Il nuovo tipo di velcro utilizzato per chiudere la fascetta elastica sul polso ha lo stesso potere “adesivo” del classico velcro ma è molto meno rumoroso.

Mechanix M-Pact Covert Gloves
Anche il modello M-Pact è stato aggiornato e migliorato in alcune sue caratteristiche, mantenendo però la struttura generale del vecchio modello.
La differenza che lo contraddistingue a colpo d’occhio dall’Original è la presenza di abbondanti protezioni sul dorso e sul palmo della mano. Queste protezioni sono posizionate in punti chiave in modo da proteggere le nocche e le dita nella parte superiore e, nella parte inferiore, assorbire gli impatti grazie a dei cuscinetti in Poron XRD. Sul pamo della mano, nell’indice e nel pollice, sono stati aggiunti degli inserti gommati che migliorano la presa di questi guanti.
Anche in questo cao il velcro che chiude la fascia sul polso è del tipo “silenzioso”, un particolare da non sottovalutare in un guanto usato in ambiente tattico!

Surefire P2X Fury

E’ inutile spendere parole sul marchio Surefire, che ormai da più di 30 anni spopola nel mondo delle torce per uso civile o tattico, producendo e commercializzando dei prodotti che vanno sempre a posizionarsi al top nelle loro categorie.
All’interno del negozio Kunzi, distributore per l’Italia del marchio Surefire, troviamo la P2X Fury, una torcia piuttosto recente nel catalogo della ditta americana. La versione in queste foto è il modello base ma si possono trovare anche i modelli Tactical, Defender e CombatLight.
Dopo averla provata per diversi giorni ho trovato finalmente la mia torcia preferita!

La Surefire P2X Fury, pur mantenendo delle dimensioni ridotte, è in grado di produrre un fascio luminoso estremamente potente, in grado di accecare per qualche secondo una persona, anche di giorno. Questo la rende un’ottima torcia da avere sempre al seguito, per poterla usare sia per utilizzi generici che in situazioni di pericolo e autodifesa. Con 500 lumen puntati in faccia, infatti, si possono guadagnare dei secondi preziosi per reagire o fuggire.

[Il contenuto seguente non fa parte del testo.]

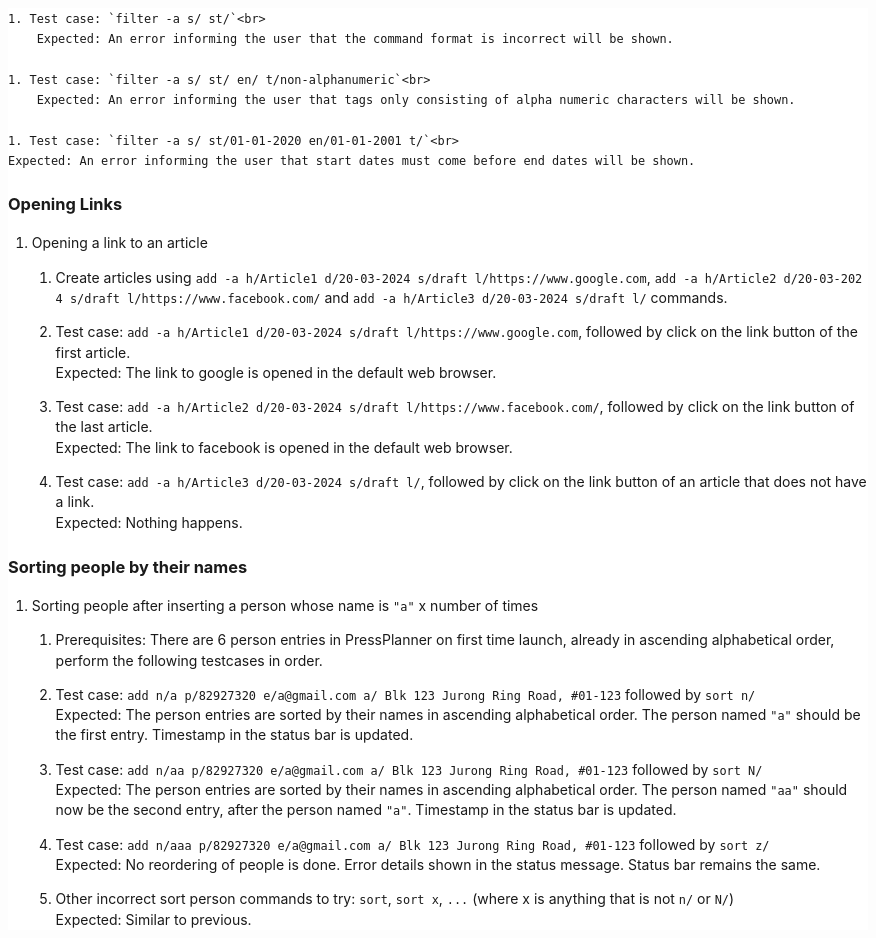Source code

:     1. Test case: `filter -a s/ st/`<br>
        Expected: An error informing the user that the command format is incorrect will be shown.

    1. Test case: `filter -a s/ st/ en/ t/non-alphanumeric`<br>
        Expected: An error informing the user that tags only consisting of alpha numeric characters will be shown.

    1. Test case: `filter -a s/ st/01-01-2020 en/01-01-2001 t/`<br>
    Expected: An error informing the user that start dates must come before end dates will be shown.

### Opening Links

1. Opening a link to an article

    1. Create articles using `add -a h/Article1 d/20-03-2024 s/draft l/https://www.google.com`, `add -a h/Article2 d/20-03-2024 s/draft l/https://www.facebook.com/` and `add -a h/Article3 d/20-03-2024 s/draft l/` commands.

    1. Test case: `add -a h/Article1 d/20-03-2024 s/draft l/https://www.google.com`, followed by click on the link button of the first article.<br>
       Expected: The link to google is opened in the default web browser.

    1. Test case: `add -a h/Article2 d/20-03-2024 s/draft l/https://www.facebook.com/`, followed by click on the link button of the last article.<br>
       Expected: The link to facebook is opened in the default web browser.

    1. Test case: `add -a h/Article3 d/20-03-2024 s/draft l/`, followed by click on the link button of an article that does not have a link.<br>
       Expected: Nothing happens.

### Sorting people by their names

1. Sorting people after inserting a person whose name is `"a"` x number of times

   1. Prerequisites: There are 6 person entries in PressPlanner on first time launch, already in ascending alphabetical order, perform the following testcases in order.

   1. Test case: `add n/a p/82927320 e/a@gmail.com a/ Blk 123 Jurong Ring Road, #01-123` followed by `sort n/`<br>
      Expected: The person entries are sorted by their names in ascending alphabetical order. The person named `"a"` should be the first entry. Timestamp in the status bar is updated.

   1. Test case: `add n/aa p/82927320 e/a@gmail.com a/ Blk 123 Jurong Ring Road, #01-123` followed by `sort N/`<br>
      Expected: The person entries are sorted by their names in ascending alphabetical order. The person named `"aa"` should now be the second entry, after the person named `"a"`. Timestamp in the status bar is updated.

   1. Test case: `add n/aaa p/82927320 e/a@gmail.com a/ Blk 123 Jurong Ring Road, #01-123` followed by `sort z/`<br>
      Expected: No reordering of people is done. Error details shown in the status message. Status bar remains the same.

   1. Other incorrect sort person commands to try: `sort`, `sort x`, `...` (where x is anything that is not `n/` or `N/`)<br>
      Expected: Similar to previous.

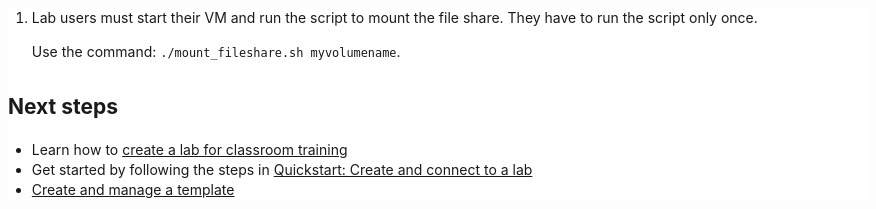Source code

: 1. Lab users must start their VM and run the script to mount the file share. They have to run the script only once.

    Use the command: `./mount_fileshare.sh myvolumename`.

## Next steps

- Learn how to [create a lab for classroom training](./tutorial-setup-lab.md)
- Get started by following the steps in [Quickstart: Create and connect to a lab](./quick-create-connect-lab.md)
- [Create and manage a template](how-to-create-manage-template.md)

Il corpo della torcia è in alluminio aeronautico ricavato dal pieno e trattato con una anodizzazione dura che la protegge dai graffi e dalla corrosione. Ha una lunghezza totale di 13,7cm e una larghezza massima, alla testa, di 3,5cm.

Il corpo della torcia ha una particolare forma che aumenta il grip con la mano grazie alle sagomature presenti sui fianchi. Queste piccole dentellature la rendono più pratica e maneggevole anche in caso di umidità o indossando dei guanti.

Il riflettore della P2X Fury garantisce un fascio luminoso costante e ottimizzato con un punto centrale molto intenso e una corona di luce attorno. Il led utilizzato in questa torcia è regolato per massimizzare la potenza e la durata. La torcia può funzionare con due tipi di output: 15 lumen per circa 45 ore o 500 lumen per un’ora e mezza.

Nella confezione della Surefire P2X Fury sono incluse 2 batterie del tipo CR123. L’accensione della torcia e la scelta della potenza luminosa avviene tramite il pulsante posteriore: un clic leggero per l’accensione temporanea a 15 lumen, un altro clic leggero per la potenza massima di 500. Cliccando più a fondo, invece, si passa all’accensione costante, prima a bassa e poi alta potenza. Nelle altre versioni della Fury è presente solo la modalità a 500 lumen ma personalmente trovo che questo modello sia il migliore, il più versatile.